When I was expecting my daughter, Mum got it into her head that I needed to sort through all the belongings that remained in my childhood home and either take them with me or throw them away. This was how I found myself on a dark, blustery December afternoon, crouched, eight months pregnant, in the attic of my parents’ house, sifting through boxes and bags and old suitcases.
I had always hated the attic, mainly because of the fear instilled in me from an early age that if I went up there I would fall through the floorboards, on to the soft insulation and through the ceiling of the room below. I hated the ladder – the rattling metallic announcement it made as it came catapulting down from the hatch. I hated the way that noise was distorted so that voices from the road outside could sound as though they were somewhere much nearer, lurking in the rafters with me. I hated the smell: the fusty, dusty, mildewed smell of old cloth and paper. And I hated the dark and the piles and piles of stuff, thrown up there, willy-nilly – a graveyard of possessions.
This time though, I was aware, possibly for the first time, that my mother had herself once been an excited and fearful first-time parent. That here, in cardboard boxes and old trunks and cases, were remnants and reminders of that time. As I pulled out a tiny, moth-eaten hand-knitted cardigan, a smocked Viyella dress, a teething ring and a plastic bag full of cards congratulating my parents on my birth, I realised that this would one day be the fate of all the items I was now amassing in preparation for my daughter’s arrival.
While I was sorting through old toys and clothes and school books, I sat down heavily on a grey metal-framed suitcase, only to find to my dismay that I had crushed it under the weight of my advancing pregnancy and that items were spewing from its sides, like jam oozing from a doughnut. I pushed myself up, intending to try to push the contents back – then stopped. The suitcase had been full of envelopes: hundreds of them. I shone a torch on them and saw the inimitable italic hand of my dad on some and my mother’s equally inimitable scrawl on the rest. I knew what they were, of course. I couldn’t bring myself to open them. It felt wrong – that while they were, at that moment, downstairs watching TV, drinking coffee, waiting for me to come down, I was up here, holding in my hands their youthful promises of love and devotion spilled out on to sheets of Basildon Bond in blue and black ink. They would never have imagined these pages would be read by anyone but each other. I couldn’t be the one to break the spell.

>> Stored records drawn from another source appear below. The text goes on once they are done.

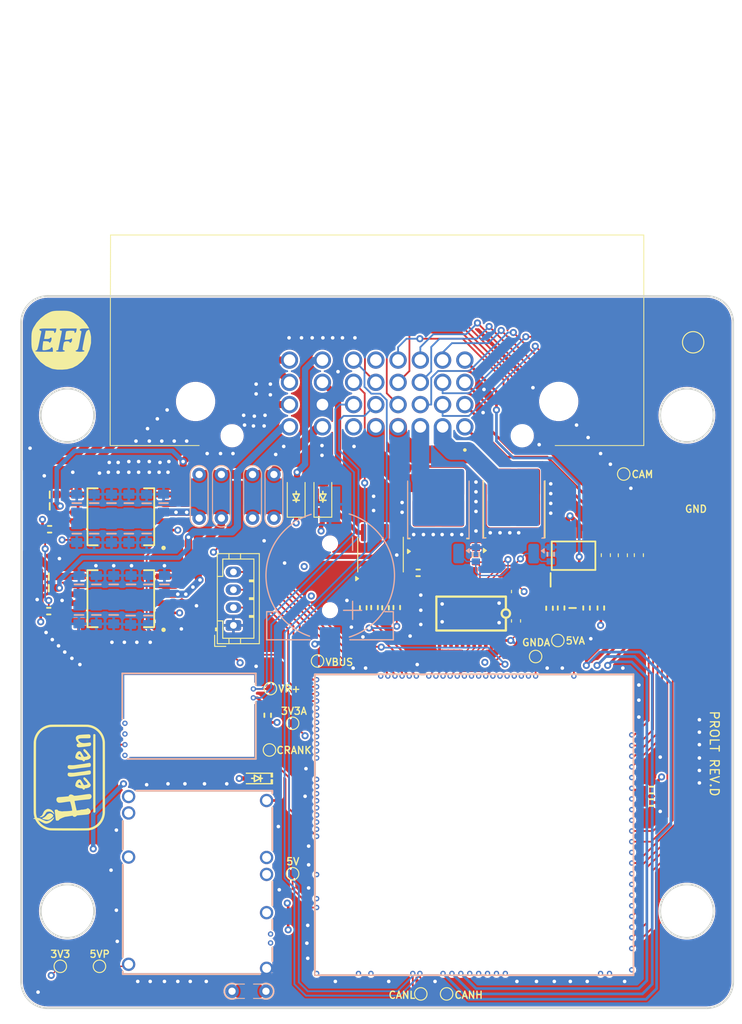
<source format=kicad_pcb>
(kicad_pcb (version 20221018) (generator pcbnew)

  (general
    (thickness 1.6)
  )

  (paper "A4")
  (layers
    (0 "F.Cu" signal)
    (1 "In1.Cu" signal)
    (2 "In2.Cu" signal)
    (31 "B.Cu" signal)
    (32 "B.Adhes" user "B.Adhesive")
    (33 "F.Adhes" user "F.Adhesive")
    (34 "B.Paste" user)
    (35 "F.Paste" user)
    (36 "B.SilkS" user "B.Silkscreen")
    (37 "F.SilkS" user "F.Silkscreen")
    (38 "B.Mask" user)
    (39 "F.Mask" user)
    (40 "Dwgs.User" user "User.Drawings")
    (41 "Cmts.User" user "User.Comments")
    (42 "Eco1.User" user "User.Eco1")
    (43 "Eco2.User" user "User.Eco2")
    (44 "Edge.Cuts" user)
    (45 "Margin" user)
    (46 "B.CrtYd" user "B.Courtyard")
    (47 "F.CrtYd" user "F.Courtyard")
    (48 "B.Fab" user)
    (49 "F.Fab" user)
    (50 "User.1" user)
    (51 "User.2" user)
    (52 "User.3" user)
    (53 "User.4" user)
    (54 "User.5" user)
    (55 "User.6" user)
    (56 "User.7" user)
    (57 "User.8" user)
    (58 "User.9" user)
  )

  (setup
    (stackup
      (layer "F.SilkS" (type "Top Silk Screen"))
      (layer "F.Paste" (type "Top Solder Paste"))
      (layer "F.Mask" (type "Top Solder Mask") (thickness 0.01))
      (layer "F.Cu" (type "copper") (thickness 0.035))
      (layer "dielectric 1" (type "prepreg") (thickness 0.1) (material "FR4") (epsilon_r 4.5) (loss_tangent 0.02))
      (layer "In1.Cu" (type "copper") (thickness 0.035))
      (layer "dielectric 2" (type "core") (thickness 1.24) (material "FR4") (epsilon_r 4.5) (loss_tangent 0.02))
      (layer "In2.Cu" (type "copper") (thickness 0.035))
      (layer "dielectric 3" (type "prepreg") (thickness 0.1) (material "FR4") (epsilon_r 4.5) (loss_tangent 0.02))
      (layer "B.Cu" (type "copper") (thickness 0.035))
      (layer "B.Mask" (type "Bottom Solder Mask") (thickness 0.01))
      (layer "B.Paste" (type "Bottom Solder Paste"))
      (layer "B.SilkS" (type "Bottom Silk Screen"))
      (copper_finish "None")
      (dielectric_constraints no)
    )
    (pad_to_mask_clearance 0)
    (aux_axis_origin 106.7 136.2)
    (pcbplotparams
      (layerselection 0x00010fc_ffffffff)
      (plot_on_all_layers_selection 0x0000000_00000000)
      (disableapertmacros false)
      (usegerberextensions false)
      (usegerberattributes true)
      (usegerberadvancedattributes true)
      (creategerberjobfile true)
      (dashed_line_dash_ratio 12.000000)
      (dashed_line_gap_ratio 3.000000)
      (svgprecision 4)
      (plotframeref false)
      (viasonmask false)
      (mode 1)
      (useauxorigin false)
      (hpglpennumber 1)
      (hpglpenspeed 20)
      (hpglpendiameter 15.000000)
      (dxfpolygonmode true)
      (dxfimperialunits true)
      (dxfusepcbnewfont true)
      (psnegative false)
      (psa4output false)
      (plotreference true)
      (plotvalue true)
      (plotinvisibletext false)
      (sketchpadsonfab false)
      (subtractmaskfromsilk false)
      (outputformat 1)
      (mirror false)
      (drillshape 1)
      (scaleselection 1)
      (outputdirectory "")
    )
  )

  (net 0 "")
  (net 1 "Net-(BT1-+)")
  (net 2 "GND")
  (net 3 "/TACH")
  (net 4 "/DC1+")
  (net 5 "/DC1-")
  (net 6 "/DC2+")
  (net 7 "/DC2-")
  (net 8 "+3.3VA")
  (net 9 "+12V_RAW")
  (net 10 "/OUT_2")
  (net 11 "/OUT_3")
  (net 12 "Net-(D3-K)")
  (net 13 "/IGN1_OUT")
  (net 14 "/IGN1_IN")
  (net 15 "/IGN2_OUT")
  (net 16 "/IGN2_IN")
  (net 17 "/IGN3_OUT")
  (net 18 "/IGN3_IN")
  (net 19 "+12V")
  (net 20 "Net-(IC1-GND)")
  (net 21 "Net-(IC1-IN)")
  (net 22 "Net-(IC1-ST)")
  (net 23 "/DC1_DIR")
  (net 24 "+3.3V")
  (net 25 "unconnected-(IC2-SO-Pad3)")
  (net 26 "/DC1_DIS")
  (net 27 "/DC1_PWM")
  (net 28 "/DC2_DIR")
  (net 29 "unconnected-(IC3-SO-Pad3)")
  (net 30 "/DC2_DIS")
  (net 31 "/OUT_1")
  (net 32 "/IN_IAT")
  (net 33 "/IN_CLT")
  (net 34 "/IN_MAP")
  (net 35 "/INJ3_OUT")
  (net 36 "/IN_TPS")
  (net 37 "/IN_AUX1")
  (net 38 "/IN_AUX2")
  (net 39 "/INJ2_OUT")
  (net 40 "/IN_D1")
  (net 41 "/IN_D2")
  (net 42 "/IN_D3")
  (net 43 "/INJ1_OUT")
  (net 44 "/VR+")
  (net 45 "/IN_CMP")
  (net 46 "GNDA")
  (net 47 "+5VP")
  (net 48 "/VR-")
  (net 49 "/CAN-H")
  (net 50 "/CAN-L")
  (net 51 "/VBUS")
  (net 52 "/USB-")
  (net 53 "/USB+")
  (net 54 "+5VA")
  (net 55 "unconnected-(M1-I2C_SCL_(PB10)-PadE3)")
  (net 56 "unconnected-(M1-I2C_SDA_(PB11)-PadE4)")
  (net 57 "Net-(M1-IN_VIGN_(PA5))")
  (net 58 "unconnected-(M1-SPI2_CS_{slash}_CAN2_RX_(PB12)-PadE6)")
  (net 59 "unconnected-(M1-SPI2_SCK_{slash}_CAN2_TX_(PB13)-PadE7)")
  (net 60 "unconnected-(M1-OUT_INJ8_(PD12)-PadE10)")
  (net 61 "unconnected-(M1-OUT_INJ7_(PD15)-PadE11)")
  (net 62 "unconnected-(M1-OUT_INJ6_(PA8)-PadE12)")
  (net 63 "/HS")
  (net 64 "/INJ4_IN")
  (net 65 "/INJ3_IN")
  (net 66 "/INJ2_IN")
  (net 67 "/INJ1_IN")
  (net 68 "/LS1")
  (net 69 "/LS2")
  (net 70 "unconnected-(M1-OUT_PWM6_(PD14)-PadE23)")
  (net 71 "unconnected-(M1-SWDIO_(PA13)-PadN5)")
  (net 72 "unconnected-(M1-SWCLK_(PA14)-PadN6)")
  (net 73 "unconnected-(M1-nReset-PadN7)")
  (net 74 "unconnected-(M1-SWO_(PB3)-PadN8)")
  (net 75 "unconnected-(M1-SPI3_CS_(PA15)-PadN9)")
  (net 76 "unconnected-(M1-SPI3_SCK_(PC10)-PadN10)")
  (net 77 "unconnected-(M1-SPI3_MISO_(PC11)-PadN11)")
  (net 78 "/PG_5VP")
  (net 79 "unconnected-(M1-LED_GREEN-PadN14a)")
  (net 80 "unconnected-(M1-LED_YELLOW-PadN14b)")
  (net 81 "unconnected-(M1-BOOT0-PadN16)")
  (net 82 "unconnected-(M1-UART8_RX_(PE0)-PadN18)")
  (net 83 "/VR_MAX9924")
  (net 84 "/EN_5VP")
  (net 85 "+5V")
  (net 86 "unconnected-(M1-V33-PadN23)")
  (net 87 "unconnected-(M1-VREF2-PadS5)")
  (net 88 "/IN_VMAIN")
  (net 89 "unconnected-(M1-IN_AUX3_(PA7)-PadS7)")
  (net 90 "unconnected-(M1-IN_AUX2_(PC4{slash}PE9)-PadS8)")
  (net 91 "unconnected-(M1-IN_AUX1_(PB0)-PadS9)")
  (net 92 "unconnected-(M1-IN_MAP2_(PC1)-PadS12)")
  (net 93 "unconnected-(M1-IN_CRANK_(PB1)-PadS14)")
  (net 94 "unconnected-(M1-IN_KNOCK_(PA2)-PadS15)")
  (net 95 "unconnected-(M1-IN_CAM_(PA6)-PadS16)")
  (net 96 "unconnected-(M1-IN_VSS_(PE11)-PadS17)")
  (net 97 "unconnected-(M1-IN_PPS_(PA3)-PadS19)")
  (net 98 "unconnected-(M1-VREF1-PadS22)")
  (net 99 "unconnected-(M1-IGN8_(PE6)-PadW3)")
  (net 100 "unconnected-(M1-IGN7_(PB9)-PadW4)")
  (net 101 "unconnected-(M1-IGN6_(PB8)-PadW5)")
  (net 102 "unconnected-(M1-IGN5_(PE2)-PadW6)")
  (net 103 "unconnected-(M1-IGN4_(PE3)-PadW7)")
  (net 104 "unconnected-(M1-V33_REF-PadW13)")
  (net 105 "unconnected-(M1-V5A_SWITCHABLE-PadW14)")
  (net 106 "unconnected-(M2-NC-PadE1)")
  (net 107 "unconnected-(M2-NC-PadE2)")
  (net 108 "unconnected-(M3-V12-PadE2)")
  (net 109 "Net-(M3-PG_5VP)")
  (net 110 "/Injectors/OUT_5V_1")
  (net 111 "/Injectors/OUT_5V_2")
  (net 112 "/Injectors/OUT_5V_3")
  (net 113 "/Injectors/OUT_5V_4")
  (net 114 "unconnected-(U4-STATUS1-Pad2)")
  (net 115 "unconnected-(U4-STATUS2-Pad4)")
  (net 116 "unconnected-(M1-GNDA-PadW1)")
  (net 117 "unconnected-(M1-V5A_SWITCHABLE-PadW2)")
  (net 118 "/IN_VING")
  (net 119 "/DC Drivers/DC1_PWR")
  (net 120 "/DC Drivers/DC2_PWR")
  (net 121 "/DC2_PWM")
  (net 122 "unconnected-(U2-A5-Pad7)")
  (net 123 "unconnected-(U2-A8-Pad10)")
  (net 124 "unconnected-(U2-A7-Pad9)")
  (net 125 "unconnected-(U2-A6-Pad8)")
  (net 126 "Net-(U4-IN1)")
  (net 127 "Net-(U4-IN2)")
  (net 128 "unconnected-(U2-B8-Pad14)")
  (net 129 "unconnected-(U2-B7-Pad15)")
  (net 130 "unconnected-(U2-B6-Pad16)")
  (net 131 "unconnected-(U2-B5-Pad17)")
  (net 132 "unconnected-(M1-UART2_TX_(PD5)-PadN13)")
  (net 133 "unconnected-(M1-UART2_RX_(PD6)-PadN14)")

  (footprint "Hellen:R0603" (layer "F.Cu") (at 145.14 91.226595 90))

  (footprint "TestPoint:TestPoint_Pad_D1.0mm" (layer "F.Cu") (at 134.7 100.3))

  (footprint "Hellen:C0603" (layer "F.Cu") (at 168.63 91.25 90))

  (footprint "Hellen:C0603" (layer "F.Cu") (at 109.809999 87.7))

  (footprint "Hellen:R0603" (layer "F.Cu") (at 177.5 113.1 180))

  (footprint "Hellen:PAD-1206-PAD" (layer "F.Cu") (at 135.1 78.7 -90))

  (footprint "TestPoint:TestPoint_Pad_D1.0mm" (layer "F.Cu") (at 111.1 131.5))

  (footprint "Capacitor_SMD:C_0603_1608Metric" (layer "F.Cu") (at 162.3 89.4 90))

  (footprint "Hellen:SOIC127P600X175-8N" (layer "F.Cu") (at 168.765 85.375 90))

  (footprint "Hellen:R0603" (layer "F.Cu") (at 109.8 91.6 180))

  (footprint "Hellen:C0603" (layer "F.Cu") (at 109.909999 78.5))

  (footprint "Hellen:R0603" (layer "F.Cu") (at 177.5 111.7))

  (footprint "Package_TO_SOT_SMD:TO-252-2" (layer "F.Cu") (at 153.575 80.16 90))

  (footprint "EasyEda2Kicad:TSSOP-24_L7.8-W4.4-P0.65-LS6.4-BL" (layer "F.Cu") (at 157.28 91.88 180))

  (footprint "TestPoint:TestPoint_Pad_D1.0mm" (layer "F.Cu") (at 115.5 131.5))

  (footprint "Hellen:PG-DSO-12-17" (layer "F.Cu") (at 117.9 90.2 180))

  (footprint "Hellen:SOD-323" (layer "F.Cu") (at 133.198502 110.387498 180))

  (footprint "Hellen:R0603" (layer "F.Cu") (at 151.3 87.3))

  (footprint "TestPoint:TestPoint_Pad_D1.0mm" (layer "F.Cu") (at 164.5 96.7))

  (footprint "Hellen:C0603" (layer "F.Cu") (at 109.809999 89))

  (footprint "Hellen:R0603" (layer "F.Cu") (at 134.4 103.3 90))

  (footprint "Connector_JST:JST_PH_B4B-PH-K_1x04_P2.00mm_Vertical" (layer "F.Cu") (at 130.55 93.2 90))

  (footprint "Hellen:mega-mcu100" (layer "F.Cu") (at 175.59999 132.6 90))

  (footprint "Hellen:R0603" (layer "F.Cu") (at 157.8 85.3 -90))

  (footprint "TestPoint:TestPoint_Pad_D1.0mm" (layer "F.Cu") (at 134.6 107.2))

  (footprint "Hellen:R0603" (layer "F.Cu") (at 166.065 91.275 90))

  (footprint "Hellen:R0603" (layer "F.Cu") (at 146.4 91.2 -90))

  (footprint "TestPoint:TestPoint_Pad_D1.0mm" (layer "F.Cu") (at 137.2 104.2))

  (footprint "Hellen:643340100" (layer "F.Cu") (at 156.55 70.9 180))

  (footprint "Hellen:PG-DSO-12-17" (layer "F.Cu") (at 117.9 81 180))

  (footprint "TestPoint:TestPoint_Pad_D1.0mm" (layer "F.Cu") (at 154.5 134.6))

  (footprint "TestPoint:TestPoint_Pad_D1.0mm" (layer "F.Cu") (at 151.6 134.6))

  (footprint "TestPoint:TestPoint_Pad_D1.0mm" (layer "F.Cu") (at 174.4 76.2))

  (footprint "Fuse:Fuse_0603_1608Metric" (layer "F.Cu") (at 174.3 85.325 -90))

  (footprint "Package_SO:SOIC-8_3.9x4.9mm_P1.27mm" (layer "F.Cu") (at 147.075 85.25 90))

  (footprint "Hellen:PAD-1206-PAD" (layer "F.Cu") (at 129.2 78.7 -90))

  (footprint "TestPoint:TestPoint_Pad_D1.0mm" (layer "F.Cu") (at 167 94.9))

  (footprint "Hellen:PAD-0805-PAD" (layer "F.Cu") (at 132.3 134.3))

  (footprint "Hellen:R0603" (layer "F.Cu") (at 109.9 82.4 180))

  (footprint "TestPoint:TestPoint_Pad_D1.0mm" (layer "F.Cu") (at 137.2 121.1))

  (footprint "Hellen:SOD-123" (layer "F.Cu") (at 137.6 78.8 90))

  (footprint "Hellen:PAD-1206-PAD" (layer "F.Cu") (at 126.7 78.7 -90))

  (footprint "TestPoint:TestPoint_Pad_D1.0mm" (layer "F.Cu") (at 140 97.2))

  (footprint "Hellen:SOD-123" (layer "F.Cu") (at 140.6 78.8 90))

  (footprint "Fuse:Fuse_0603_1608Metric" (layer "F.Cu") (at 176.1 85.3125 -90))

  (footprint "Hellen:R0603" (layer "F.Cu") (at 171.83 91.25 90))

  (footprint "Hellen:R0603" (layer "F.Cu") (at 170.23 91.25 90))

  (footprint "Capacitor_SMD:C_0603_1608Metric" (layer "F.Cu") (at 162.3 92.7 -90))

  (footprint "Hellen:R0603" (layer "F.Cu") (at 148.9 91.2 -90))

  (footprint "Package_TO_SOT_SMD:TO-252-2" (layer "F.Cu") (at 162.1025 80.06 90))

  (footprint "Hellen:PAD-1206-PAD" (layer "F.Cu") (at 132.7 78.7 -90))

  (footprint "Hellen:C0603" (layer "F.Cu") (at 109.909999 79.8))

  (footprint "Hellen:rusefi_logo" (layer "F.Cu")
    (tstamp ddff600c-2a37-4fb9-9631-ed3a4edc64e0)
    (at 111.2 61.2)
    (property 
... [1567133 chars truncated]
</source>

Fast-forward nearly twenty years, and I am now in full possession of those letters. I have sifted through so much of my parents’ lives by now that it doesn’t feel so bad, taking the letters out of the bag I carried them home in on the day we emptied our childhood home. I have read so many private things, gone through so many personal effects, been a silent witness to so many decisions made for me and my sister before we were aware of them. I haven’t read the letters properly yet, though. It has still felt like an intrusion too far. I am torn. Should I let their marriage rest in peace?
But watching my own children reach the age when my parents met each other for the first time, I feel a growing urge to open those musty, mildewed envelopes. I feel an overwhelming need to know my parents better – to understand them as the young people they once were, with all their hopes, dreams and fears. I need to know the man and the woman behind the labels Mum and Dad, in the same way that I sometimes long for my own children to see the real me behind the facade of (M)otherness.
And so I put aside a day in which to date-order the letters. I figure I am ready to read this chapter of their story, that I know it anyway from anecdote and hearsay, and that this is just more cataloguing – another part of the process of letting Dad go. I am not prepared for the surge of grief which hits me when I open the bag. Just that smell has me spinning back in time to the day in the attic when I first found them. I am undone by the force of my parents’ young love for one another, by the fact that for the best part of four years they appear to have written to each other almost every day.
‘What is the point?’ I hear myself crying. ‘All these words. All this love. All gone.’
As if in answer, the next envelope I pick up has a small bundle of photos inside. I flick through them, my face wet with tears, and see three photos of my dad in his late teens, sitting and talking to his parents. I gasp, dropping them, as though stung. A hand has flung itself out across the seas of time to wave these photos in my face.
Because it is my son in those photos. It is my son in that lanky body, that buzz-cut hair, that smile, that little frown, those gesticulating hands. My son is staring out at me from my father’s face.
So there it is. The point. All those words. All that love. It hasn’t gone. It is still here, triumphant, thumbing its nose at death while it lives on in new life.